Just as Sampson County finalizes the implementation of a multi-year, $3.7 million pay plan, it is time to look at it again.

As with a vehicle, the plan needs maintenance, so administration and the Sampson Board of Commissioners will have to kick the tires, check the oil and take a good look under the hood to ensure the county can get where it wants — and needs — to go.

During the many years of a down economy, people were thankful just to have jobs. It’s not necessarily that extreme anymore. Unemployment rates are at or near all-time lows, so prospective employees can be selective. Counties are competing harder than ever for quality people.

That brings us to Sampson’s pay.

In 2015, a study showed that Sampson’s classification and compensation system was in serious distress. Market analysis from 10 surrounding counties and two large cities revealed our county as less competitive in recruiting and retaining employees due to lower salaries. It also revealed that four out of every five local government employees were below the minimum of proposed salary ranges.

So the county acted.

The multi-million dollar plan was put into effect and over the course of the last four years, local salaries have been adjusted to the market minimum, with the most tenured employees first.

However, now the cycle needs to begin again. The market changes. Other counties do their own studies and bring their salaries up in response. It is never-ending.
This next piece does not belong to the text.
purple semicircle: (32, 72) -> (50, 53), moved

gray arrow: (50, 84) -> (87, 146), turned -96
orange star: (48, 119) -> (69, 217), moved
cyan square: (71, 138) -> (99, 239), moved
The county’s Human Resources director Nancy Dillman said this week, while the pay plan enacted in 2015 had as its aim to bring experienced and deserving employees to the midpoint of their pay grade, most county positions have stayed at the minimum. That’s a problem.
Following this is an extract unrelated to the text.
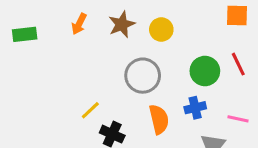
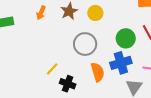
blue cross: (195, 108) -> (121, 63), size x1.5

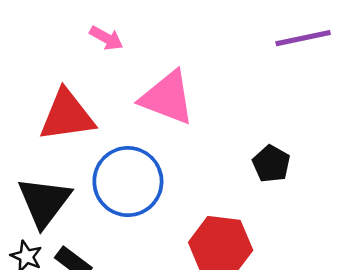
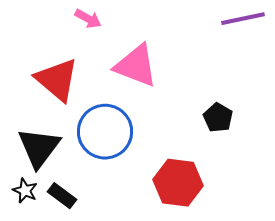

There were 100 employee departures in 2018, eight a month on average. Seventeen of those were retirees. There have been 46 retirees since 2015.

As new hires come on the payroll due to attrition and turnover, they will come in at that new minimum salary rate, following a short probationary period. They will receive the same pay as an employee that may have been working for Sampson County for a decade or more.
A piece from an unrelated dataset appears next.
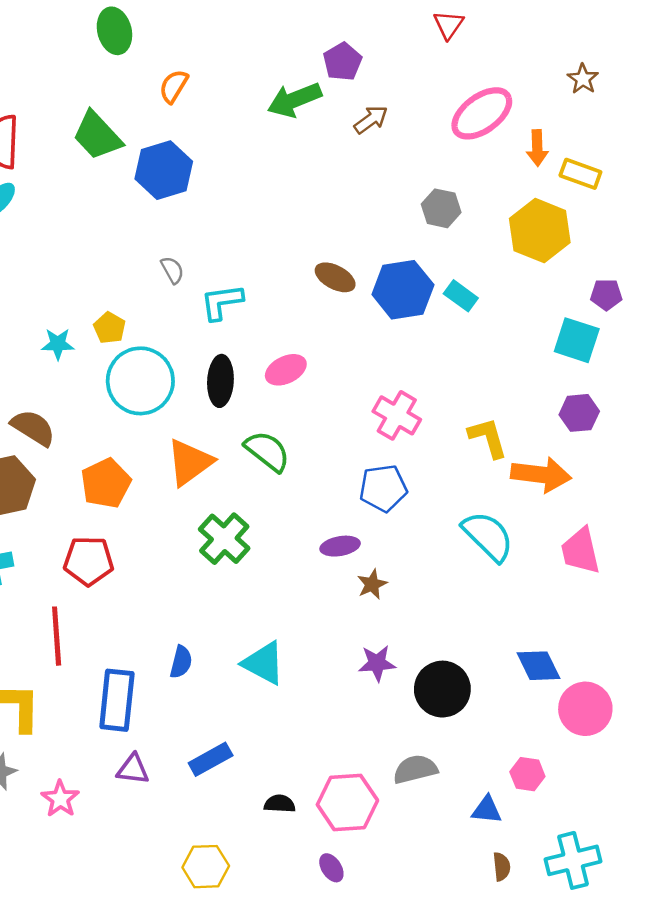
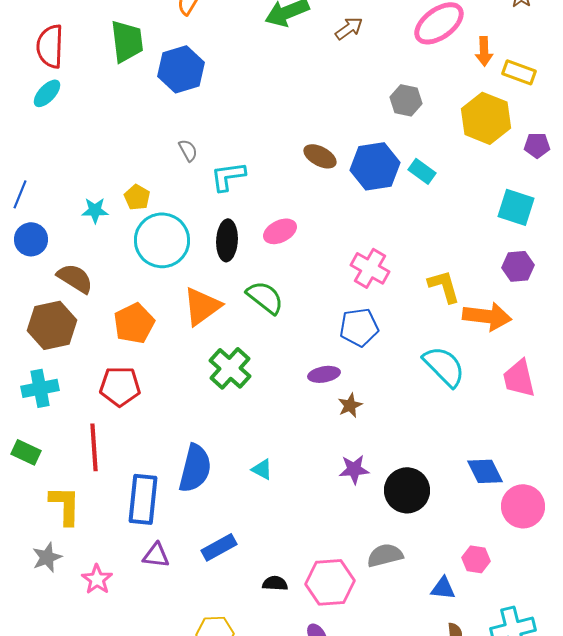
green trapezoid: (97, 136) -> (127, 41), turned -144
purple pentagon: (606, 295) -> (537, 145), moved
blue semicircle: (181, 662) -> (195, 468), size x1.8
cyan triangle: (264, 663) -> (262, 469), size x0.6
That salary compression is a real issue, as it can greatly affect morale and overall production.

The goal of the pay plan was that it be kept current and reflect the market rate. That is vital, so that Sampson doesn’t slip down the pecking order. Just as important, though, there has to be an instrument whereby the most deserving and best performing employees are able to advance along their pay grade. That was another goal of the pay plan.

The form of that instrument and those merit increases needs to be further examined, especially so everything is equal across the board to eliminate as much subjectivity from the process as possible.

Dillman said the county might consider rewarding effective employee performance rather than longevity.

“Do you want to reward somebody for showing for 10 years, 20 years, 30 years and doing the same thing every day?” she said this week. “They never move, they never grow, their skillset doesn’t evolve … we need to decide what it is we value.”

And that decision should really take place sooner rather than later, so Sampson can continue to be as “an importer of good people, rather than an exporter of good people” as one commissioner stated this week.

The wheels are moving. Now it’s time to pick up a little speed.